Ainsi, tous les matins, dès les premières gouttes de rosée, Lambert s’esquintait sur son engin et recueillait le précieux liquide dans des vidanges de Jupiler, histoire de contribuer au recyclage. Car Lambert avait une conscience écolo et se sentait très concerné par le tri ménager et la sauvegarde des potales. A chacun ses combats.

Afin d’avoir des récipients pour stoker son sperme, Lambert fut obligé de boire de la bière tous les soirs. Ce qui fait qu’au matin, il avait des réveils difficiles et devait produire deux fois plus d’efforts, ce qui lui occasionna une tendinite.
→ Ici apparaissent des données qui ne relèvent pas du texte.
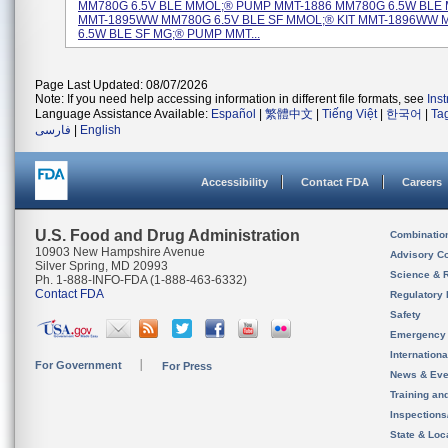
MM780G 6.5V BLE MMOL;® PUMP MMT-1886 MM780G 6.5W BLE M
MMT-1895WW MM780G 6.5V BLE SF MMOL;® KIT MMT-1896WW
6.5W BLE SF MG;® PUMP MMT...
Page Last Updated: 08/07/2026
Note: If you need help accessing information in different file formats, see
Ins
Language Assistance Available:
Español
|
繁體中文
|
Tiếng Việt
|
한국어
|
Ta
فارسی
|
English
Accessibility
Contact FDA
Careers
U.S. Food and Drug Administration
Combinatio
10903 New Hampshire Avenue
Advisory C
Silver Spring, MD 20993
Science & 
Ph. 1-888-INFO-FDA (1-888-463-6332)
Contact FDA
Regulatory 
Safety
Emergency
Internation
For Government
For Press
News & Eve
Training an
Inspection
State & Loca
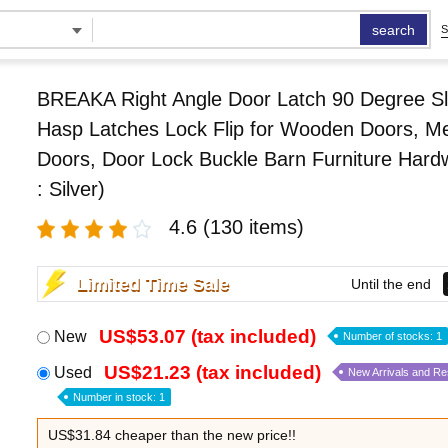
search
S
BREAKA Right Angle Door Latch 90 Degree Sl
Hasp Latches Lock Flip for Wooden Doors, Me
Doors, Door Lock Buckle Barn Furniture Hard
: Silver)
4.6
(130 items)
Limited Time Sale
Until the end
US$53.07 (tax included)
New
Number of stocks: 1
US$21.23 (tax included)
Used
New Arrivals and R
Number in stock: 1
US$31.84 cheaper than the new price!!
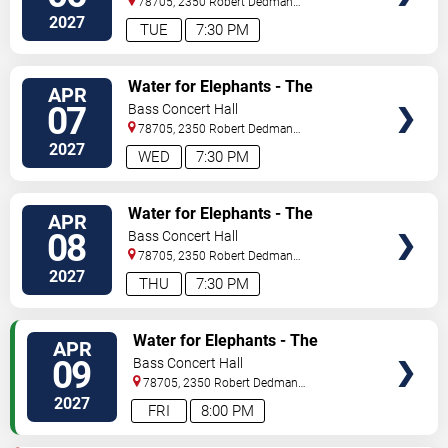
78705, 2350 Robert Dedman
Dr
Austin
,
TX
,
US
2027
TUE
7:30 PM
TICKETS
Water for Elephants - The
APR
Musical
07
Bass Concert Hall
78705, 2350 Robert Dedman
Dr
Austin
,
TX
,
US
2027
WED
7:30 PM
TICKETS
Water for Elephants - The
APR
Musical
08
Bass Concert Hall
78705, 2350 Robert Dedman
Dr
Austin
,
TX
,
US
2027
THU
7:30 PM
TICKETS
Water for Elephants - The
APR
Musical
09
Bass Concert Hall
78705, 2350 Robert Dedman
Dr
Austin
,
TX
,
US
2027
FRI
8:00 PM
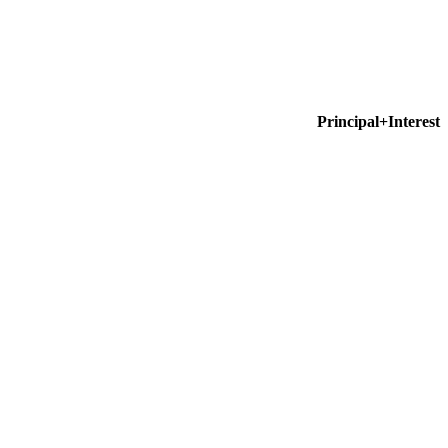
Principal+Interest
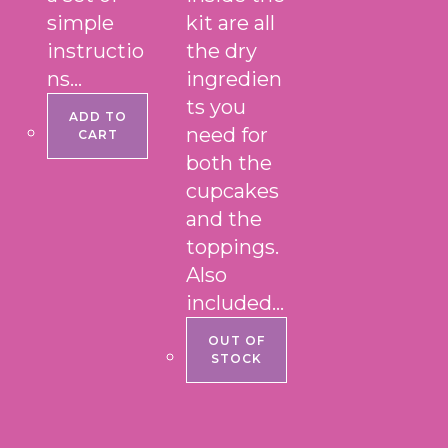
simple
kit are all
instructio
the dry
ns…
ingredien
ts you
ADD TO
need for
CART
both the
cupcakes
and the
toppings.
Also
included…
OUT OF
STOCK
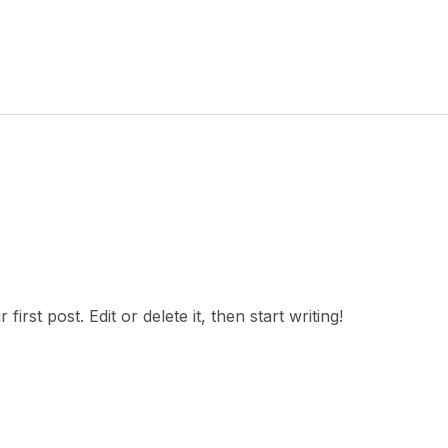
rst post. Edit or delete it, then start writing!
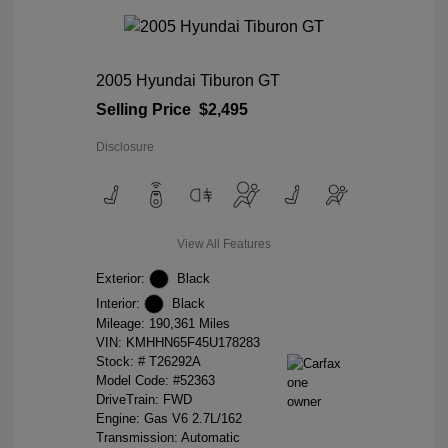
2005 Hyundai Tiburon GT
Selling Price
$2,495
Disclosure
View All Features
Exterior:
Black
Interior:
Black
Mileage: 190,361 Miles
VIN:
KMHHN65F45U178283
Stock: #
T26292A
Model Code: #52363
DriveTrain: FWD
Engine: Gas V6 2.7L/162
Transmission: Automatic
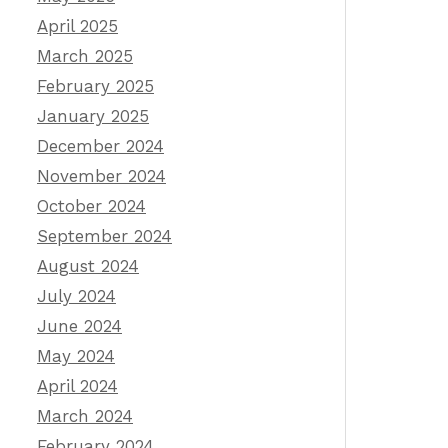
April 2025
March 2025
February 2025
January 2025
December 2024
November 2024
October 2024
September 2024
August 2024
July 2024
June 2024
May 2024
April 2024
March 2024
February 2024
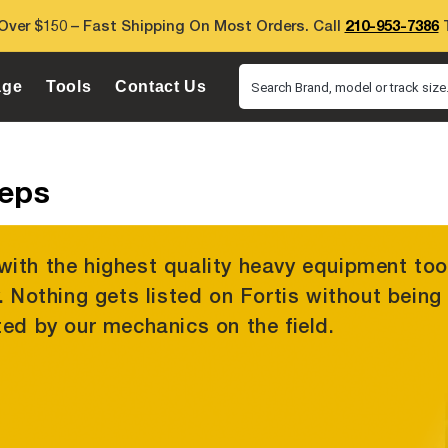
Over $150 – Fast Shipping On Most Orders. Call
210-953-7386
T
age
Tools
Contact Us
Search Brand, model or track size.
ueps
with the highest quality heavy equipment too
y. Nothing gets listed on Fortis without being
ted by our mechanics on the field.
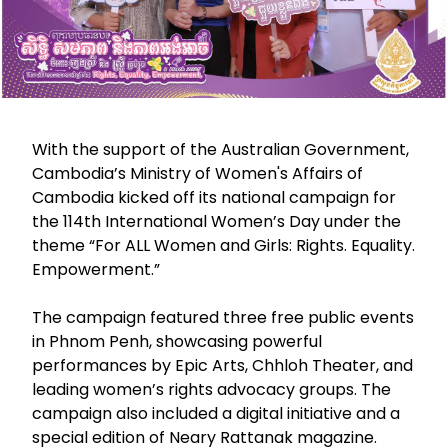
With the support of the Australian Government,
Cambodia’s Ministry of Women's Affairs of
Cambodia kicked off its national campaign for
the 114th International Women’s Day under the
theme “For ALL Women and Girls: Rights. Equality.
Empowerment.”
The campaign featured three free public events
in Phnom Penh, showcasing powerful
performances by Epic Arts, Chhloh Theater, and
leading women’s rights advocacy groups. The
campaign also included a digital initiative and a
special edition of Neary Rattanak magazine.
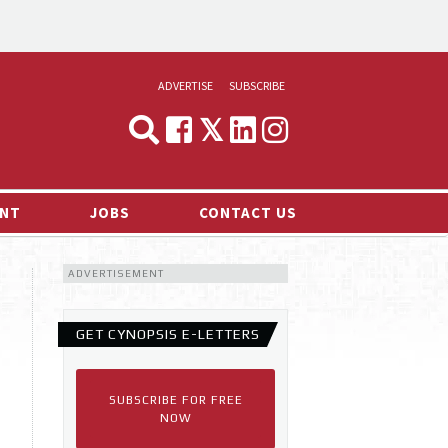
ADVERTISE
SUBSCRIBE
CYNOPSIS
MEDIA & MARKETING
NT
JOBS
CONTACT US
DEMAND
ADVERTISEMENT
RVIEWS
LOG
GET CYNOPSIS E-LETTERS
TS NEWS
SUBSCRIBE FOR FREE
NOW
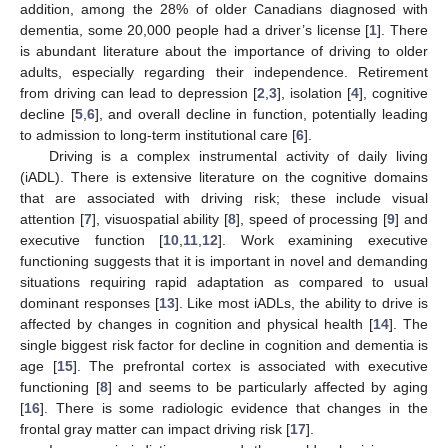
addition, among the 28% of older Canadians diagnosed with
dementia, some 20,000 people had a driver’s license [
1
]. There
is abundant literature about the importance of driving to older
adults, especially regarding their independence. Retirement
from driving can lead to depression [
2
,
3
], isolation [
4
], cognitive
decline [
5
,
6
], and overall decline in function, potentially leading
to admission to long-term institutional care [
6
].
Driving is a complex instrumental activity of daily living
(iADL). There is extensive literature on the cognitive domains
that are associated with driving risk; these include visual
attention [
7
], visuospatial ability [
8
], speed of processing [
9
] and
executive function [
10
,
11
,
12
]. Work examining executive
functioning suggests that it is important in novel and demanding
situations requiring rapid adaptation as compared to usual
dominant responses [
13
]. Like most iADLs, the ability to drive is
affected by changes in cognition and physical health [
14
]. The
single biggest risk factor for decline in cognition and dementia is
age [
15
]. The prefrontal cortex is associated with executive
functioning [
8
] and seems to be particularly affected by aging
[
16
]. There is some radiologic evidence that changes in the
frontal gray matter can impact driving risk [
17
].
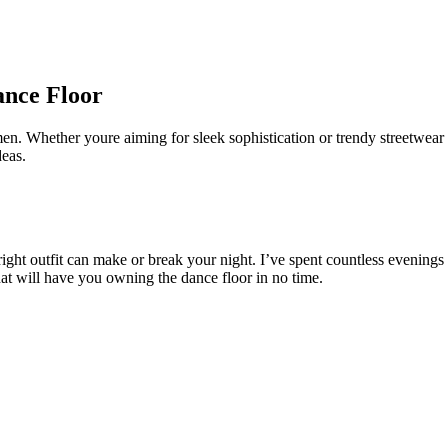
ance Floor
 men. Whether youre aiming for sleek sophistication or trendy streetwear
deas.
e right outfit can make or break your night. I’ve spent countless evenin
that will have you owning the dance floor in no time.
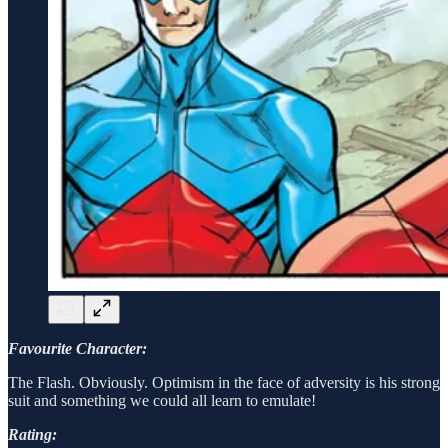
Favourite Character:
The Flash. Obviously. Optimism in the face of adversity is his strong
suit and something we could all learn to emulate!
Rating:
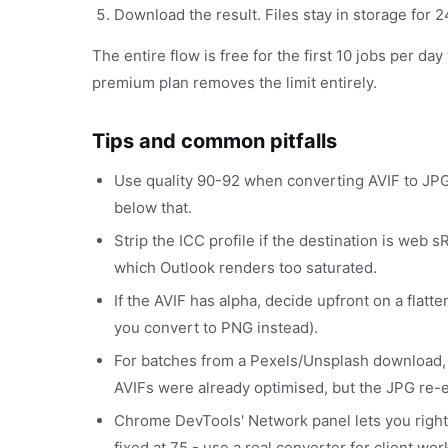
Download the result. Files stay in storage for
The entire flow is free for the first 10 jobs per da
premium plan removes the limit entirely.
Tips and common pitfalls
Use quality 90-92 when converting AVIF to JPG 
below that.
Strip the ICC profile if the destination is we
which Outlook renders too saturated.
If the AVIF has alpha, decide upfront on a flatt
you convert to PNG instead).
For batches from a Pexels/Unsplash download,
AVIFs were already optimised, but the JPG re-
Chrome DevTools' Network panel lets you right-c
fixed at 75 - use a real converter for client wor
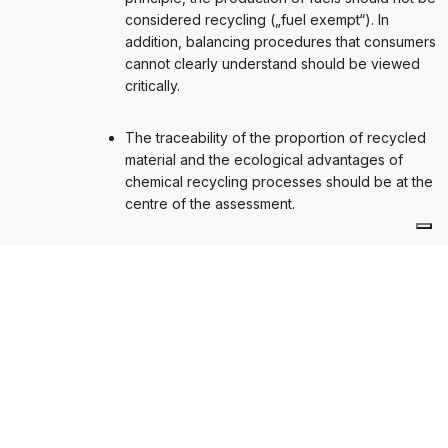
considered recycling („fuel exempt“). In
addition, balancing procedures that consumers
cannot clearly understand should be viewed
critically.
The traceability of the proportion of recycled
material and the ecological advantages of
chemical recycling processes should be at the
centre of the assessment.
NÄCHSTER BEITRAG
Chemical recycling must be accounted for in the
right way
Chemical recycling must be accounted for in the right way
Ähnliche Beiträge
AVU-BOOKLET
STUDIEN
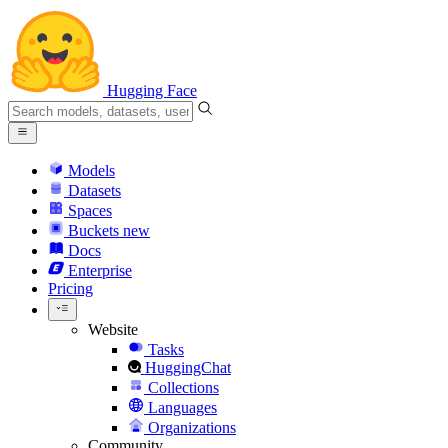
Hugging Face
Models
Datasets
Spaces
Buckets
new
Docs
Enterprise
Pricing
Website
Tasks
HuggingChat
Collections
Languages
Organizations
Community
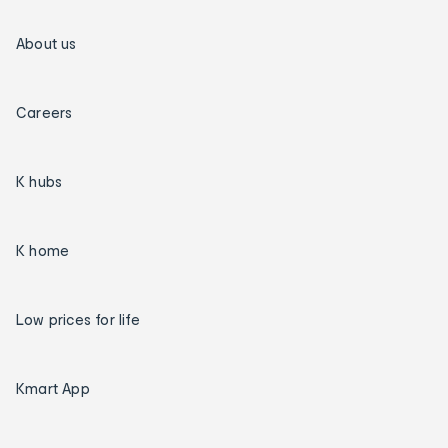
About us
Careers
K hubs
K home
Low prices for life
Kmart App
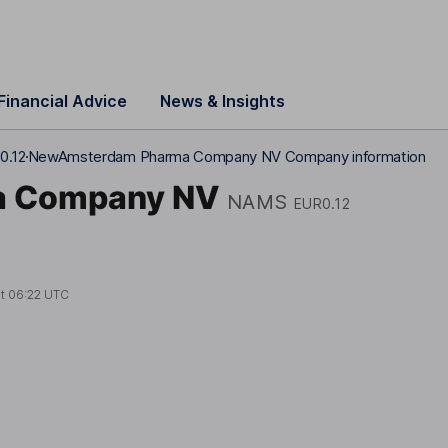
Financial Advice
News & Insights
0.12
NewAmsterdam Pharma Company NV Company information
a Company NV
NAMS
EUR0.12
at
06:22 UTC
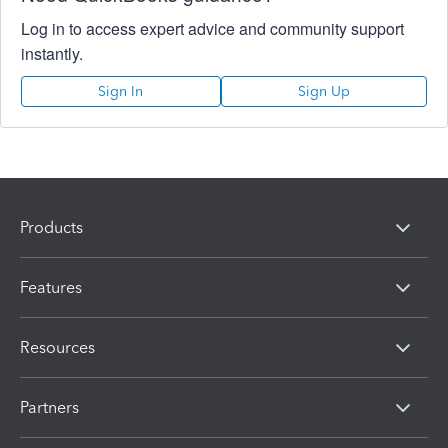
Log in to access expert advice and community support
instantly.
Sign In
Sign Up
Products
Features
Resources
Partners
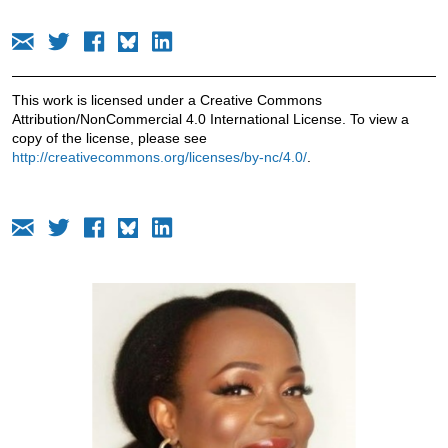
This work is licensed under a Creative Commons
Attribution/NonCommercial 4.0 International License. To view a
copy of the license, please see
http://creativecommons.org/licenses/by-nc/4.0/
.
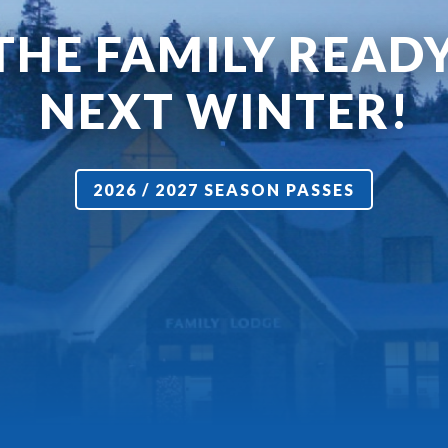
THE FAMILY READ
NEXT WINTER!
2026 / 2027 SEASON PASSES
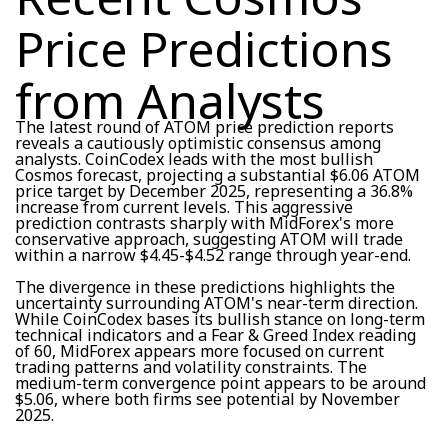
Price Predictions
from Analysts
The latest round of ATOM price prediction reports
reveals a cautiously optimistic consensus among
analysts. CoinCodex leads with the most bullish
Cosmos forecast, projecting a substantial $6.06 ATOM
price target by December 2025, representing a 36.8%
increase from current levels. This aggressive
prediction contrasts sharply with MidForex's more
conservative approach, suggesting ATOM will trade
within a narrow $4.45-$4.52 range through year-end.
The divergence in these predictions highlights the
uncertainty surrounding ATOM's near-term direction.
While CoinCodex bases its bullish stance on long-term
technical indicators and a Fear & Greed Index reading
of 60, MidForex appears more focused on current
trading patterns and volatility constraints. The
medium-term convergence point appears to be around
$5.06, where both firms see potential by November
2025.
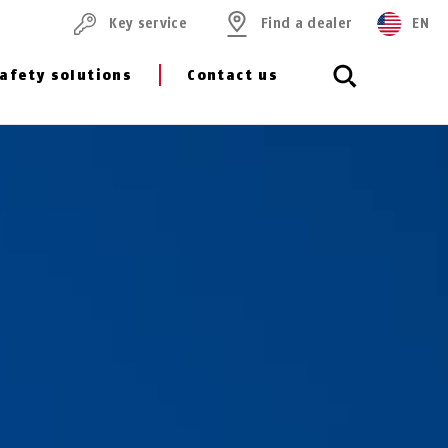
Key service
Find a dealer
EN
afety solutions
Contact us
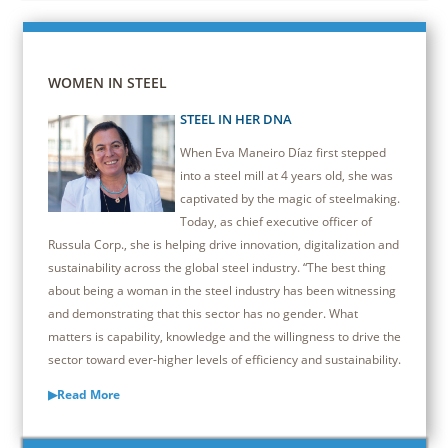
WOMEN IN STEEL
STEEL IN HER DNA
When Eva Maneiro Díaz first stepped
into a steel mill at 4 years old, she was
captivated by the magic of steelmaking.
Today, as chief executive officer of
Russula Corp., she is helping drive innovation, digitalization and
sustainability across the global steel industry. “The best thing
about being a woman in the steel industry has been witnessing
and demonstrating that this sector has no gender. What
matters is capability, knowledge and the willingness to drive the
sector toward ever-higher levels of efficiency and sustainability.
▶Read More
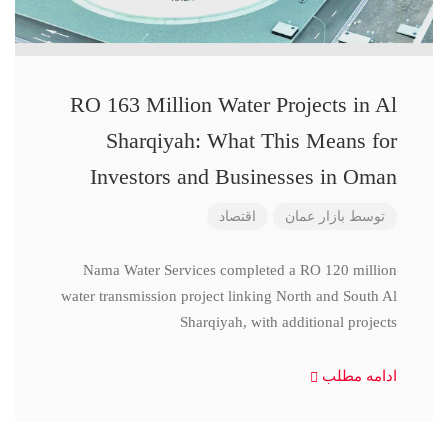
RO 163 Million Water Projects in Al
Sharqiyah: What This Means for
Investors and Businesses in Oman
اقتصاد
بازار عمان
توسط
Nama Water Services completed a RO 120 million
water transmission project linking North and South Al
Sharqiyah, with additional projects
ادامه مطلب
Comme il avait quand même rempli de quoi repeupler la police de Liège et celle de Charleroi, il eut droit enfin à la clef qui ouvrait le jardin d’Eden, c’est-à-dire, la boutique de Nènesse, située à Hors Château, au fond d’une impasse où même le diable n’osait aller seul.

Un petit bonhomme avec le cul au milieu du visage, suite à une maladie très rare propagée par les pigeons (son père avait fréquenté avec une crapaude colombophile), déboula au premier coup de sonnette.
— Bonjour m’fi, dit-il en gonflant les fesses qui lui servaient de joues.
— Mon ami Jean-Paul m’a dit que je pouvais trouver une vraie jeune fille chez vous !
— Pour sûr ! j’en ai une en stock, mais faudra la planter en pleine terre pour qu’elle pousse bien.
Et il lui donna une toute petite fille, de la taille d’une pomme.
— Tu lui mets les pieds dans un grand pot rempli de terreau et au printemps, tu la dépotes et tu la replantes en pleine terre dans ton jardin. Mais attention, surtout pas au
soleil sinon, elle va cuire.

Tout fier, Lambert s’en alla avec la graine de gamine au fond de sa poche.
Il la repiqua dans un pot en terre cuite et l’arrosa tous les jours avec soin. La gamine commença à prendre quelques formes appétissantes et aux premiers bourgeons, Lambert la mis en pleine terre, près du mur de sa maison. La floraison fut rapide et la gamine devint une belle jeune fille prête à se faire croquer. Seulement, Lambert n’avait nulle envie de consommer. Tout ce qu’il voulait s’était en faire une œuvre d’art. Ainsi, il lui arracha les pieds de la terre et l’emporta dans son atelier. Il la coucha sur son établi et comme elle commençait à ouvrir les yeux et à vouloir parler, il lui coupa la langue et lui scotcha les paupières afin de pouvoir travailler en paix. L’art étant un acte sacré, une offrande à dieu et non comme le pensent certains, un acte d’orgueil. D’ailleurs Lambert n’avait pas l’intention de signer son œuvre. C’est dire ! Le soir venu, il mit un point final à son chef d’œuvre. Et la jeune fille alla rejoindre d’autres créatures (chiens, chats, nains, unijambistes, manchots et grenouilles…) épinglés sur son mur.

Content de lui, il braqua le spot sur ses oeuvres et s’assit tranquillement dans son fauteuil pour contempler le fruit de son génie. Au comble de l’extase, il eut enfin une érection spontanée qu’il considéra comme un cadeau du ciel. Dieu remercie les artistes comme il peut.